All filters return *ITaxon, enabling lazy, composable pipelines.

  • .IFilterOnName(name string, strict bool, ignoreCase bool)
    Filters taxa by name: exact match (strict=true) or regex (default). Case-insensitive if ignoreCase. Deduplicates via internal node ID.

  • .IFilterOnTaxRank(rank string)
    Filters taxa whose rank matches (normalized via taxonomys internalized ranks map). Supports chaining and concurrent iteration.

  • .IFilterOnSubcladeOf(parent *Taxon)
    Yields descendants of parent (via .IsSubCladeOf()). Works on iterators, sets, slices, and taxonomies.

  • .IFilterBelongingSubclades(clades *TaxonSet)
    Filters taxa belonging to any clade in clades. Optimized for single-clade case (reuses .IFilterOnSubcladeOf).

🌳 Hierarchical Navigation & Relationship Queries

  • .IsSubCladeOf(parent *Taxon) bool: Checks if current taxon descends from parent.
  • .IsBelongingSubclades(clades *TaxonSet) bool: Checks if current taxon—or any ancestor—is in clades.
  • .IPath() *ITaxon: Iterates upward from taxon to root (breadth-first via .IPath()).
  • .TaxonAtRank(rank string) / shortcuts (e.g., .Species(), .Genus()): Traverse ancestors to find first match at given rank.

🧠 String Interning & Deduplication

  • InnerString.Innerize(value string) *string: Thread-safe deduplication of strings (e.g., names, ranks). Returns shared pointer for equality checks.
  • .Slice() []string: Snapshot of all interned strings (read-only).

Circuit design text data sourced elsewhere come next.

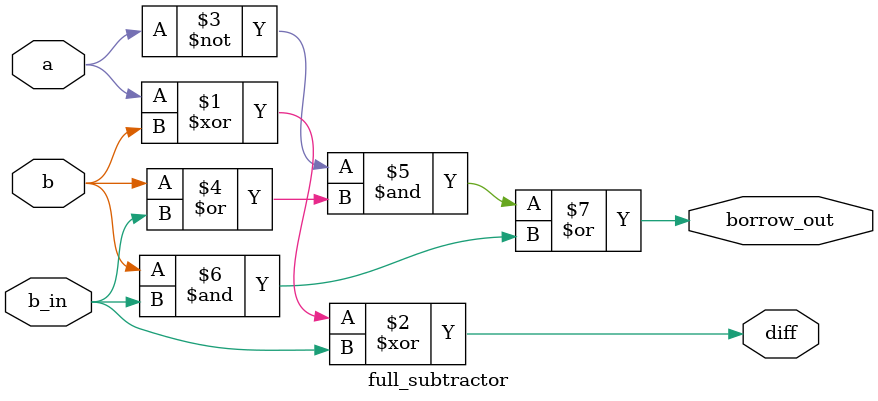
<source format=v>
`timescale 1ns / 1ps


module full_subtractor(
    input a,b,b_in,
    output diff,borrow_out
    );
assign diff=a^b^b_in;
assign borrow_out=((~a)&(b|b_in))|(b&b_in);
endmodule

</source>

🔢 Taxonomic Identifiers (Taxid)

  • FromInt(int) / FromString(string) *string: Validates and normalizes IDs (e.g., "tx:12345" → interned "12345"). Enforces code prefix, filters to ASCII digits/letters.

📜 Taxon String Parsing

  • ParseTaxonString(taxonStr string): Parses "code:taxid [name]@rank" into structured components. Validates brackets, colons, and field presence.

🧬 Taxonomy & Node Model

  • Taxon: Encapsulates node ID, parent/children links, scientific name (and alternatives), rank, and metadata.

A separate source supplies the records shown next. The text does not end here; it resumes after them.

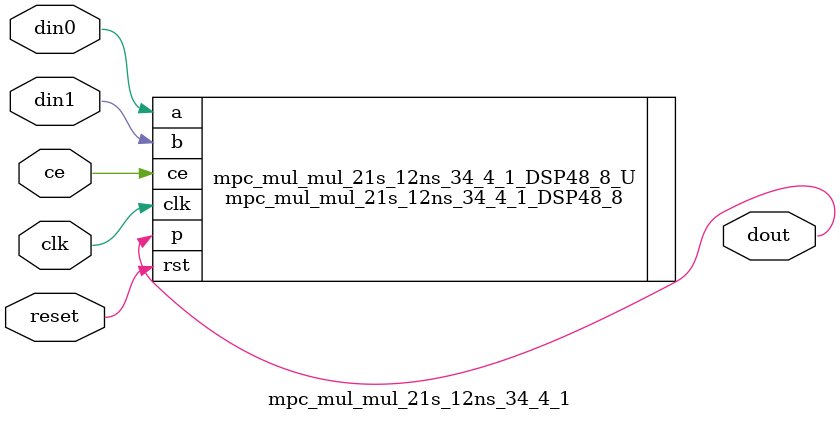
<source format=v>
module mpc_mul_mul_21s_12ns_34_4_1(
    clk,
    reset,
    ce,
    din0,
    din1,
    dout);

parameter ID = 32'd1;
parameter NUM_STAGE = 32'd1;
parameter din0_WIDTH = 32'd1;
parameter din1_WIDTH = 32'd1;
parameter dout_WIDTH = 32'd1;
input clk;
input reset;
input ce;
input[din0_WIDTH - 1:0] din0;
input[din1_WIDTH - 1:0] din1;
output[dout_WIDTH - 1:0] dout;



mpc_mul_mul_21s_12ns_34_4_1_DSP48_8 mpc_mul_mul_21s_12ns_34_4_1_DSP48_8_U(
    .clk( clk ),
    .rst( reset ),
    .ce( ce ),
    .a( din0 ),
    .b( din1 ),
    .p( dout ));

endmodule

</source>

    • .Name(class), .ScientificName(): Flexible name access (case-insensitive matching via IsNameEqual/regex).
    • .SetMetadata(key, value), .GetMetadata(key) / iteration: Extensible annotations.
    • .String(): Human-readable "code:id [name]@rank" format.
  • Taxonomy: Manages full hierarchy:

    • .AddTaxon() / .InsertPathString(): Build trees incrementally.
    • .Root()/.SetRoot() / .HasRoot(): Root node control (required for LCA).
    • .AsPhyloTree()obiphylo.PhyloNode: Export to phylogenetic format.
  • TaxonSet: Efficient set of *TaxNodes with alias support:

    • .Alias(id, taxon): Non-canonical ID mapping.
    • .Sort() → topologically sorted slice (parents before children).
    • .AsPhyloTree(root).
  • TaxonSlice: Ordered, type-safe path representation:

    • .String()"id@name@rank|..." (leaf-to-root).
    • Enforces taxonomy coherence; panics on mismatch.

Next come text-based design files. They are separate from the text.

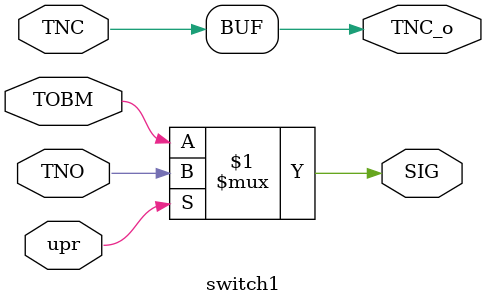
<source format=v>
`timescale 1ns / 1ps
module switch1(
    input upr,
    input TNC,
    input TNO,
    input TOBM,
    output TNC_o,
    output SIG
    );


assign SIG   = (upr)?TNO:TOBM;
assign TNC_o = TNC; 

endmodule

</source>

🧮 Lowest Common Ancestor (LCA)

  • .LCA(t2 *Taxon) (*Taxon, error): Computes most specific shared ancestor of two taxa in same rooted taxonomy. Uses path-based backward traversal.

🔄 Iterator Composition & Utilities (ITaxon)

  • .Next(), .Get() / .Finished(): Standard iteration control.
  • .Push(taxon), .Close(), and Split() / Concat(...): Goroutine-driven streaming, parallel consumption.
  • .ISubTaxonomy() / .ITaxon(taxid): Breadth-first subtree traversal from root or given ID.
  • .AddMetadata(name, value): Wraps iterator to inject metadata into each taxon.
  • .Consume(): Exhausts an iterator (e.g., for side-effect-only pipelines).

🛡️ Safety & Robustness

  • Nil-safe accessors (no panics unless explicitly configured).
  • Explicit error messages for invalid inputs, cross-taxonomy queries, or unrooted hierarchies.
  • Interning reduces memory footprint and accelerates equality checks.

Designed for scalability in large-scale metabarcoding, biodiversity informatics, and phylogenetic pipelines.